Hariharsudan Sivaramakrishnan Radhakrishnan

Improving the Quality of Epitaxial Foils Produced Using a Porous Silicon-based Layer Transfer Process for High-Efficiency Thin-Film Crystalline Silicon Solar Cells

A porous silicon-based layer transfer process to produce thin (30-50 μm) kerfless epitaxial foils (epifoils) is a promising approach toward high-efficiency solar cells. For high efficiencies, the epifoil must have high minority carrier lifetimes. The epifoil quality depends on the properties of the porous layer since it is the template for epitaxy.

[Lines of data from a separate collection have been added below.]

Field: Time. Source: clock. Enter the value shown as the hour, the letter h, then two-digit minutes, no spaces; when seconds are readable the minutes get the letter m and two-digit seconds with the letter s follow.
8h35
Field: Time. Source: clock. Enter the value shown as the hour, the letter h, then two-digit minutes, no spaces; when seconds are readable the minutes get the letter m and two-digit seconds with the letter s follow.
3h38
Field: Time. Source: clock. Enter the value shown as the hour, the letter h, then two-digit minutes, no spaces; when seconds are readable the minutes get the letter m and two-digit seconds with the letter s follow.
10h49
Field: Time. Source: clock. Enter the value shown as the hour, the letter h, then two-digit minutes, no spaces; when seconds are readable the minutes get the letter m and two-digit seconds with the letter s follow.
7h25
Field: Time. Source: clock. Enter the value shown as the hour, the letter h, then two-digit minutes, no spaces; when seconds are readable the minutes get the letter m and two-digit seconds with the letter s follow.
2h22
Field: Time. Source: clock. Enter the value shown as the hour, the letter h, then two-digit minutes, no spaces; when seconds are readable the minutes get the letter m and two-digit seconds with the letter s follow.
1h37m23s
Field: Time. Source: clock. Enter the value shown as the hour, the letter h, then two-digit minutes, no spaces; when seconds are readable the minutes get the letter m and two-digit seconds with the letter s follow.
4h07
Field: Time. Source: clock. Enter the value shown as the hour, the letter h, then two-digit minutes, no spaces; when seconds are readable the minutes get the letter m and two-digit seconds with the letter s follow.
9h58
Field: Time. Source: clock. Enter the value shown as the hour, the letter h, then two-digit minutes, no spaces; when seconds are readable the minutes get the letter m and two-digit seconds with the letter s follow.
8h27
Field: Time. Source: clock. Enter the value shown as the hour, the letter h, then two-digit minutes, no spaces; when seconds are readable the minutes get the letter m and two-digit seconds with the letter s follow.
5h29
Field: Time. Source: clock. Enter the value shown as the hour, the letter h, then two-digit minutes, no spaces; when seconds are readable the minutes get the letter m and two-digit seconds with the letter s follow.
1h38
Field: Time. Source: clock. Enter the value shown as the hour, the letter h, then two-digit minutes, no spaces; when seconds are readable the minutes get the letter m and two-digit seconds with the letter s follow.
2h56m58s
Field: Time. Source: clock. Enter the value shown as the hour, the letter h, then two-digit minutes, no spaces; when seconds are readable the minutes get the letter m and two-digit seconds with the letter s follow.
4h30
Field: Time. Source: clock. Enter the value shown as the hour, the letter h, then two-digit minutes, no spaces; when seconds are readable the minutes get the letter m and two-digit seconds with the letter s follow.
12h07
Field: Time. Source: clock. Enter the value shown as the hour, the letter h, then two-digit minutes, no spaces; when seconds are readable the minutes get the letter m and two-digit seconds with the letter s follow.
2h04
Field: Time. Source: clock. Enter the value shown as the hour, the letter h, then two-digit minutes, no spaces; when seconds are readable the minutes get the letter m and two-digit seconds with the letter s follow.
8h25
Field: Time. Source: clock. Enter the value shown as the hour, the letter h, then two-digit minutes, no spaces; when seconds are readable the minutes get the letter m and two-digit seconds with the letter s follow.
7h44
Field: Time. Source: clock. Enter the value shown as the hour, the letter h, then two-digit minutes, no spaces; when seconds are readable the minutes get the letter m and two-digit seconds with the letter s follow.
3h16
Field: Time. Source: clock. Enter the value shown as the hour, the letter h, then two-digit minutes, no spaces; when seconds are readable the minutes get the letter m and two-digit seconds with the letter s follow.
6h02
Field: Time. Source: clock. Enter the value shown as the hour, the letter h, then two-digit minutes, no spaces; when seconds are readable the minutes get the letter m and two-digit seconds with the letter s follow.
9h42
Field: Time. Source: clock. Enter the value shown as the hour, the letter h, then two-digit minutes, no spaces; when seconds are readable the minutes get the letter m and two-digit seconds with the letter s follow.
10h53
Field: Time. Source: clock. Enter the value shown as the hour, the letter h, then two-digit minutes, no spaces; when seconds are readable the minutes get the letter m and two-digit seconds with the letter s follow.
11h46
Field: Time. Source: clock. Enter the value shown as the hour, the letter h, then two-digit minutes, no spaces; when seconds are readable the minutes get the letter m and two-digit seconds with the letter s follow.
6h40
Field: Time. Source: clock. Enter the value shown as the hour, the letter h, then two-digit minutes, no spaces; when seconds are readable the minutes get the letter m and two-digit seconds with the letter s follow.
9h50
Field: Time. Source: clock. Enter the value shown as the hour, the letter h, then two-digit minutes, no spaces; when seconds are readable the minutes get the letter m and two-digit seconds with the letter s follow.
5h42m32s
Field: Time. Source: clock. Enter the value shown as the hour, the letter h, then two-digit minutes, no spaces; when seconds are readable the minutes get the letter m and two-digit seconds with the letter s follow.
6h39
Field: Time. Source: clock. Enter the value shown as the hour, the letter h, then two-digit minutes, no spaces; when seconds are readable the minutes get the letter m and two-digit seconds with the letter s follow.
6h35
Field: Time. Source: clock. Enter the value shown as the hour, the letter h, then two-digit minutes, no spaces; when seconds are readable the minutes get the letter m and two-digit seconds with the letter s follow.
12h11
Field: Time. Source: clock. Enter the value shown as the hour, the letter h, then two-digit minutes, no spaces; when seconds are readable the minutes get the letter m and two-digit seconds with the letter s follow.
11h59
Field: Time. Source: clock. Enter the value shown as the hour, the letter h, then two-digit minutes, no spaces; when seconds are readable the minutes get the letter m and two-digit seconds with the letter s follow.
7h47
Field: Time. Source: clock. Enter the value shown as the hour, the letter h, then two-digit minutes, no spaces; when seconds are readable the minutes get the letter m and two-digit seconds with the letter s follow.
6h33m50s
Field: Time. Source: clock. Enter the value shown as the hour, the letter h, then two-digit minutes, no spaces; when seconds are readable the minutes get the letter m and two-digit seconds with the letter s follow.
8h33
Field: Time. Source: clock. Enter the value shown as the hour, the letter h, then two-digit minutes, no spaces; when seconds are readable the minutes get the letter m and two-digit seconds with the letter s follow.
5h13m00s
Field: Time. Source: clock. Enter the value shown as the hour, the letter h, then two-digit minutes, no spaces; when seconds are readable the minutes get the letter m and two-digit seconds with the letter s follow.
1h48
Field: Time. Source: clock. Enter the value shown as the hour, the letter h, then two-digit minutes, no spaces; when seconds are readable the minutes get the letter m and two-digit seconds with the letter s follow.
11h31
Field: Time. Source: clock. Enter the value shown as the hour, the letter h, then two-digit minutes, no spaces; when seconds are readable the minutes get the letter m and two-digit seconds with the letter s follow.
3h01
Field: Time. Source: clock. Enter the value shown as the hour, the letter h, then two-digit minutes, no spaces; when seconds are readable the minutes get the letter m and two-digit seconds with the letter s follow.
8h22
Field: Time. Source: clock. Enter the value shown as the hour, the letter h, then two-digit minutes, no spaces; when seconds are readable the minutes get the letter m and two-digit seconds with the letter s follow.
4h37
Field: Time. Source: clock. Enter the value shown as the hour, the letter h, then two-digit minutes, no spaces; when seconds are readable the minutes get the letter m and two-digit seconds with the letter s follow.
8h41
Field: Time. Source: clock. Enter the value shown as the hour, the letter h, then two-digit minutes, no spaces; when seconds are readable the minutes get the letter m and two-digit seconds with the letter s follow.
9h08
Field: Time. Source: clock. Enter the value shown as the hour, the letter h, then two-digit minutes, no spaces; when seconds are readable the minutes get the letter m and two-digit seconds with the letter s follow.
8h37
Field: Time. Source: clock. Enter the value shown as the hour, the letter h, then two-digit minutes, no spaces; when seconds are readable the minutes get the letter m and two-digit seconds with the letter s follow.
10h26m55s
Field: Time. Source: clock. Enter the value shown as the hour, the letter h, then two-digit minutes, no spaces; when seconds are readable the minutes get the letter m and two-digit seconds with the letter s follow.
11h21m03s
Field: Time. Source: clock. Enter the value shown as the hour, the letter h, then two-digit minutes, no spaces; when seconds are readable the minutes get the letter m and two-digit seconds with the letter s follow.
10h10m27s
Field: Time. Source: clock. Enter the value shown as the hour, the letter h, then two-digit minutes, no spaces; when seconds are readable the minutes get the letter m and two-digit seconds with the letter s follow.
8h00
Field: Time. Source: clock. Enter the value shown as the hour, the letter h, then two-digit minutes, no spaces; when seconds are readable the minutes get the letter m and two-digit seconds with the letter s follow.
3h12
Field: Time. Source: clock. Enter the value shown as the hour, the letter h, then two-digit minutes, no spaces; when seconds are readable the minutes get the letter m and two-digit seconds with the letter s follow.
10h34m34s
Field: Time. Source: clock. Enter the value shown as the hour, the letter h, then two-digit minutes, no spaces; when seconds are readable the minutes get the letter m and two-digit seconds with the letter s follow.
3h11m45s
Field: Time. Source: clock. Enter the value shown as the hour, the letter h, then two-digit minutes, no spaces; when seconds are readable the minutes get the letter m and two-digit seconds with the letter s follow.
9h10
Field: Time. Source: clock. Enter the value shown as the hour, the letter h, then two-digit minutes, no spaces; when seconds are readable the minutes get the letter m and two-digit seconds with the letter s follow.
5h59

It is shown that by reducing the thickness of this layer and/or its porosity in the near-surface region, the near-surface void size is reduced to <;65 nm and in certain cases achieve a 100 nm-thick void-free zone below the surface. Together with better void alignment, this allows for a smoother growth surface with a roughness of <;35 Å and reduced stress in the porous silicon. These improvements translate into significantly diminished epifoil crystal defect densities as low as ~420 defects/cm 2. Although epifoils on very thin porous silicon were not detachable, a significant improvement in the lifetime (diffusion length) of safely detachable n-type epifoils from ~85 (~300 μm) to ~195 μs (~470 μm) at the injection level of 10 15/cm 3 is achieved by tuning the porous silicon template. Lifetimes exceeding ~350 μs have been achieved in the reference lithography-based epifoils, showing the potential for improvement in porous silicon-based epifoils.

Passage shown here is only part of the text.